• [Task description]:
Look through the data below for the line with "X187401200Y-73660000D03*" and the line with "X129286000Y-93472000D03*", then output those two and all lines in between, exactly as written.

• [Data records]:
..............................

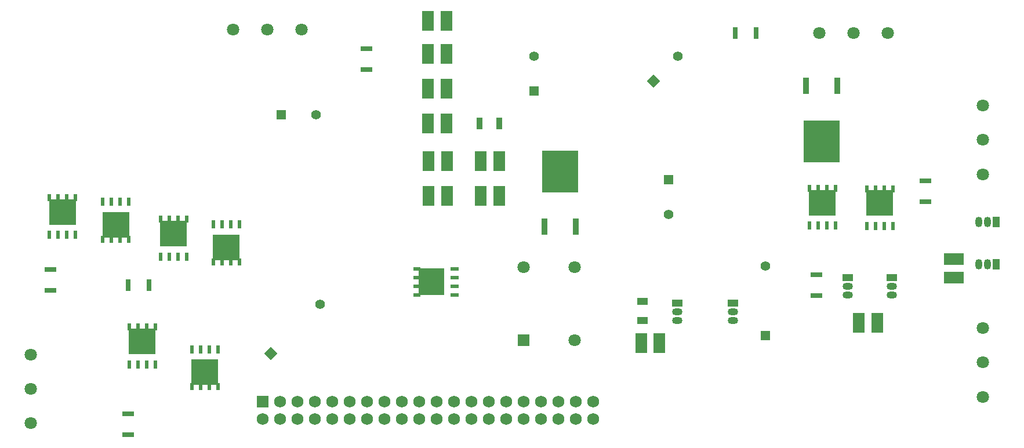
<source format=gbr>
%TF.GenerationSoftware,KiCad,Pcbnew,(6.0.10)*%
%TF.CreationDate,2024-01-08T08:39:50-08:00*%
%TF.ProjectId,windchargecontroller,77696e64-6368-4617-9267-65636f6e7472,rev?*%
%TF.SameCoordinates,Original*%
%TF.FileFunction,Soldermask,Top*%
%TF.FilePolarity,Negative*%
%FSLAX46Y46*%
G04 Gerber Fmt 4.6, Leading zero omitted, Abs format (unit mm)*
G04 Created by KiCad (PCBNEW (6.0.10)) date 2024-01-08 08:39:50*
%MOMM*%
%LPD*%
G01*
G04 APERTURE LIST*
G04 Aperture macros list*
%AMRoundRect*
0 Rectangle with rounded corners*
0 $1 Rounding radius*
0 $2 $3 $4 $5 $6 $7 $8 $9 X,Y pos of 4 corners*
0 Add a 4 corners polygon primitive as box body*
4,1,4,$2,$3,$4,$5,$6,$7,$8,$9,$2,$3,0*
0 Add four circle primitives for the rounded corners*
1,1,$1+$1,$2,$3*
1,1,$1+$1,$4,$5*
1,1,$1+$1,$6,$7*
1,1,$1+$1,$8,$9*
0 Add four rect primitives between the rounded corners*
20,1,$1+$1,$2,$3,$4,$5,0*
20,1,$1+$1,$4,$5,$6,$7,0*
20,1,$1+$1,$6,$7,$8,$9,0*
20,1,$1+$1,$8,$9,$2,$3,0*%
%AMRotRect*
0 Rectangle, with rotation*
0 The origin of the aperture is its center*
0 $1 length*
0 $2 width*
0 $3 Rotation angle, in degrees counterclockwise*
0 Add horizontal line*
21,1,$1,$2,0,0,$3*%
G04 Aperture macros list end*
%ADD10R,1.422400X1.422400*%
%ADD11C,1.422400*%
%ADD12RoundRect,0.102000X-0.765000X-1.360000X0.765000X-1.360000X0.765000X1.360000X-0.765000X1.360000X0*%
%ADD13R,1.050000X1.500000*%
%ADD14O,1.050000X1.500000*%
%ADD15R,0.914400X2.413000*%
%ADD16R,5.359400X6.070600*%
%ADD17R,0.610000X1.270000*%
%ADD18R,0.610000X1.020000*%
%ADD19R,3.910000X3.810000*%
%ADD20C,1.803400*%
%ADD21RoundRect,0.102000X0.765000X1.360000X-0.765000X1.360000X-0.765000X-1.360000X0.765000X-1.360000X0*%
%ADD22R,1.500000X1.050000*%
%ADD23O,1.500000X1.050000*%
%ADD24RoundRect,0.102000X1.360000X-0.765000X1.360000X0.765000X-1.360000X0.765000X-1.360000X-0.765000X0*%
%ADD25R,0.703200X1.700000*%
%ADD26RotRect,1.397000X1.397000X45.000000*%
%ADD27C,1.397000*%
%ADD28R,1.700000X0.703200*%
%ADD29RotRect,1.422400X1.422400X45.000000*%
%ADD30R,1.397000X1.397000*%
%ADD31RoundRect,0.102000X0.765000X0.765000X-0.765000X0.765000X-0.765000X-0.765000X0.765000X-0.765000X0*%
%ADD32C,1.734000*%
%ADD33R,1.599997X1.105598*%
%ADD34R,1.270000X0.610000*%
%ADD35R,3.810000X3.910000*%
%ADD36R,1.020000X0.610000*%
%ADD37R,1.803400X1.803400*%
%ADD38R,0.853200X1.750000*%
G04 APERTURE END LIST*
D10*
%TO.C,C14*%
X153670000Y-48082200D03*
D11*
X153670000Y-43002200D03*
%TD*%
D12*
%TO.C,C8*%
X138186400Y-52777200D03*
X140868400Y-52777200D03*
%TD*%
D13*
%TO.C,Q13*%
X221132400Y-67153200D03*
D14*
X219862400Y-67153200D03*
X218592400Y-67153200D03*
%TD*%
D10*
%TO.C,C1*%
X116713000Y-51562000D03*
D11*
X121793000Y-51562000D03*
%TD*%
D12*
%TO.C,C7*%
X138186400Y-47697200D03*
X140868400Y-47697200D03*
%TD*%
D15*
%TO.C,D1*%
X155143200Y-67894200D03*
D16*
X157429200Y-59842400D03*
D15*
X159715200Y-67894200D03*
%TD*%
D12*
%TO.C,C4*%
X138237200Y-63347600D03*
X140919200Y-63347600D03*
%TD*%
D17*
%TO.C,Q3*%
X82880200Y-69095200D03*
X84150200Y-69095200D03*
X85420200Y-69095200D03*
X86690200Y-69095200D03*
D18*
X84150200Y-63630200D03*
X82880200Y-63630200D03*
D19*
X84785200Y-65735200D03*
D18*
X86690200Y-63630200D03*
X85420200Y-63630200D03*
%TD*%
D20*
%TO.C,J4*%
X219201999Y-50206899D03*
X219201999Y-55206899D03*
X219201999Y-60206899D03*
%TD*%
D21*
%TO.C,C11*%
X203757200Y-81888000D03*
X201075200Y-81888000D03*
%TD*%
D15*
%TO.C,D2*%
X197967600Y-47332900D03*
D16*
X195681600Y-55384700D03*
D15*
X193395600Y-47332900D03*
%TD*%
D22*
%TO.C,Q7*%
X182727600Y-79044800D03*
D23*
X182727600Y-80314800D03*
X182727600Y-81584800D03*
%TD*%
D24*
%TO.C,C12*%
X214985600Y-75285600D03*
X214985600Y-72603600D03*
%TD*%
D22*
%TO.C,Q10*%
X205901200Y-75298613D03*
D23*
X205901200Y-76568613D03*
X205901200Y-77838613D03*
%TD*%
D17*
%TO.C,Q4*%
X107467400Y-85794000D03*
X106197400Y-85794000D03*
X104927400Y-85794000D03*
X103657400Y-85794000D03*
D19*
X105562400Y-89154000D03*
D18*
X106197400Y-91259000D03*
X103657400Y-91259000D03*
X104927400Y-91259000D03*
X107467400Y-91259000D03*
%TD*%
D20*
%TO.C,J2*%
X119719101Y-39115999D03*
X114719101Y-39115999D03*
X109719101Y-39115999D03*
%TD*%
D13*
%TO.C,Q12*%
X221132400Y-73355200D03*
D14*
X219862400Y-73355200D03*
X218592400Y-73355200D03*
%TD*%
D25*
%TO.C,R7*%
X183029800Y-39624000D03*
X186083000Y-39624000D03*
%TD*%
D12*
%TO.C,C6*%
X138186400Y-42617200D03*
X140868400Y-42617200D03*
%TD*%
%TO.C,C9*%
X145877400Y-58267600D03*
X148559400Y-58267600D03*
%TD*%
D22*
%TO.C,Q8*%
X174599600Y-79044800D03*
D23*
X174599600Y-80314800D03*
X174599600Y-81584800D03*
%TD*%
D22*
%TO.C,Q11*%
X199445200Y-75284000D03*
D23*
X199445200Y-76554000D03*
X199445200Y-77824000D03*
%TD*%
D20*
%TO.C,J6*%
X205317101Y-39623999D03*
X200317101Y-39623999D03*
X195317101Y-39623999D03*
%TD*%
D17*
%TO.C,Q5*%
X110617000Y-67531400D03*
X109347000Y-67531400D03*
X108077000Y-67531400D03*
X106807000Y-67531400D03*
D18*
X106807000Y-72996400D03*
X108077000Y-72996400D03*
X110617000Y-72996400D03*
X109347000Y-72996400D03*
D19*
X108712000Y-70891400D03*
%TD*%
D26*
%TO.C,Jumper2*%
X115229098Y-86370703D03*
D27*
X122413303Y-79186498D03*
%TD*%
D20*
%TO.C,J1*%
X80137001Y-96605101D03*
X80137001Y-91605101D03*
X80137001Y-86605101D03*
%TD*%
D10*
%TO.C,C13*%
X173278800Y-61036200D03*
D11*
X173278800Y-66116200D03*
%TD*%
D28*
%TO.C,R4*%
X129159000Y-41907400D03*
X129159000Y-44960600D03*
%TD*%
D29*
%TO.C,C15*%
X171094400Y-46583600D03*
D11*
X174686502Y-42991498D03*
%TD*%
D25*
%TO.C,R2*%
X94355800Y-76454000D03*
X97409000Y-76454000D03*
%TD*%
D20*
%TO.C,J3*%
X219201999Y-82718899D03*
X219201999Y-87718899D03*
X219201999Y-92718899D03*
%TD*%
D30*
%TO.C,Jumper1*%
X187401200Y-83820000D03*
D27*
X187401200Y-73660000D03*
%TD*%
D31*
%TO.C,J5*%
X114046000Y-93472000D03*
D32*
X114046000Y-96012000D03*
X116586000Y-93472000D03*
X116586000Y-96012000D03*
X119126000Y-93472000D03*
X119126000Y-96012000D03*
X121666000Y-93472000D03*
X121666000Y-96012000D03*
X124206000Y-93472000D03*
X124206000Y-96012000D03*
X126746000Y-93472000D03*
X126746000Y-96012000D03*
X129286000Y-93472000D03*
X129286000Y-96012000D03*
X131826000Y-93472000D03*
X131826000Y-96012000D03*
X134366000Y-93472000D03*
X134366000Y-96012000D03*
X136906000Y-93472000D03*
X136906000Y-96012000D03*
X139446000Y-93472000D03*
X139446000Y-96012000D03*
X141986000Y-93472000D03*
X141986000Y-96012000D03*
X144526000Y-93472000D03*
X144526000Y-96012000D03*
X147066000Y-93472000D03*
X147066000Y-96012000D03*
X149606000Y-93472000D03*
X149606000Y-96012000D03*
X152146000Y-93472000D03*
X152146000Y-96012000D03*
X154686000Y-93472000D03*
X154686000Y-96012000D03*
X157226000Y-93472000D03*
X157226000Y-96012000D03*
X159766000Y-93472000D03*
X159766000Y-96012000D03*
X162306000Y-93472000D03*
X162306000Y-96012000D03*
%TD*%
D28*
%TO.C,R1*%
X94361000Y-98300600D03*
X94361000Y-95247400D03*
%TD*%
%TO.C,R8*%
X194919600Y-74927400D03*
X194919600Y-77980600D03*
%TD*%
D17*
%TO.C,Q6*%
X94488000Y-64267500D03*
X93218000Y-64267500D03*
X91948000Y-64267500D03*
X90678000Y-64267500D03*
D18*
X94488000Y-69732500D03*
X90678000Y-69732500D03*
X91948000Y-69732500D03*
X93218000Y-69732500D03*
D19*
X92583000Y-67627500D03*
%TD*%
D28*
%TO.C,R3*%
X83058000Y-77218600D03*
X83058000Y-74165400D03*
%TD*%
D12*
%TO.C,C3*%
X138237200Y-58267600D03*
X140919200Y-58267600D03*
%TD*%
D33*
%TO.C,R5*%
X169473200Y-78810402D03*
X169473200Y-81615998D03*
%TD*%
D21*
%TO.C,C2*%
X171978200Y-84886800D03*
X169296200Y-84886800D03*
%TD*%
D17*
%TO.C,Q2*%
X99110800Y-72244800D03*
X100380800Y-72244800D03*
X101650800Y-72244800D03*
X102920800Y-72244800D03*
D18*
X99110800Y-66779800D03*
X101650800Y-66779800D03*
X100380800Y-66779800D03*
X102920800Y-66779800D03*
D19*
X101015800Y-68884800D03*
%TD*%
D34*
%TO.C,Q9*%
X142044000Y-77851000D03*
X142044000Y-76581000D03*
X142044000Y-75311000D03*
X142044000Y-74041000D03*
D35*
X138684000Y-75946000D03*
D36*
X136579000Y-74041000D03*
X136579000Y-75311000D03*
X136579000Y-76581000D03*
X136579000Y-77851000D03*
%TD*%
D37*
%TO.C,FL1*%
X152104400Y-84496401D03*
D20*
X159604400Y-84496401D03*
X159604400Y-73796400D03*
X152104400Y-73796400D03*
%TD*%
D12*
%TO.C,C10*%
X145877400Y-63347600D03*
X148559400Y-63347600D03*
%TD*%
%TO.C,C5*%
X138186400Y-37795200D03*
X140868400Y-37795200D03*
%TD*%
D17*
%TO.C,Q14*%
X193827400Y-67723600D03*
X195097400Y-67723600D03*
X196367400Y-67723600D03*
X197637400Y-67723600D03*
D18*
X196367400Y-62258600D03*
X195097400Y-62258600D03*
X197637400Y-62258600D03*
X193827400Y-62258600D03*
D19*
X195732400Y-64363600D03*
%TD*%
D17*
%TO.C,Q1*%
X94538800Y-87992800D03*
X95808800Y-87992800D03*
X97078800Y-87992800D03*
X98348800Y-87992800D03*
D18*
X95808800Y-82527800D03*
X98348800Y-82527800D03*
X94538800Y-82527800D03*
D19*
X96443800Y-84632800D03*
D18*
X97078800Y-82527800D03*
%TD*%
D17*
%TO.C,Q15*%
X202209400Y-67795600D03*
X203479400Y-67795600D03*
X204749400Y-67795600D03*
X206019400Y-67795600D03*
D18*
X204749400Y-62330600D03*
X206019400Y-62330600D03*
D19*
X204114400Y-64435600D03*
D18*
X203479400Y-62330600D03*
X202209400Y-62330600D03*
%TD*%
D28*
%TO.C,R9*%
X210820000Y-64264600D03*
X210820000Y-61211400D03*
%TD*%
D38*
%TO.C,R6*%
X148543400Y-52781200D03*
X145690200Y-52781200D03*
%TD*%
M02*

</source>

..............................

• [Exercise result]:
X187401200Y-73660000D03*
%TD*%
D31*
%TO.C,J5*%
X114046000Y-93472000D03*
D32*
X114046000Y-96012000D03*
X116586000Y-93472000D03*
X116586000Y-96012000D03*
X119126000Y-93472000D03*
X119126000Y-96012000D03*
X121666000Y-93472000D03*
X121666000Y-96012000D03*
X124206000Y-93472000D03*
X124206000Y-96012000D03*
X126746000Y-93472000D03*
X126746000Y-96012000D03*
X129286000Y-93472000D03*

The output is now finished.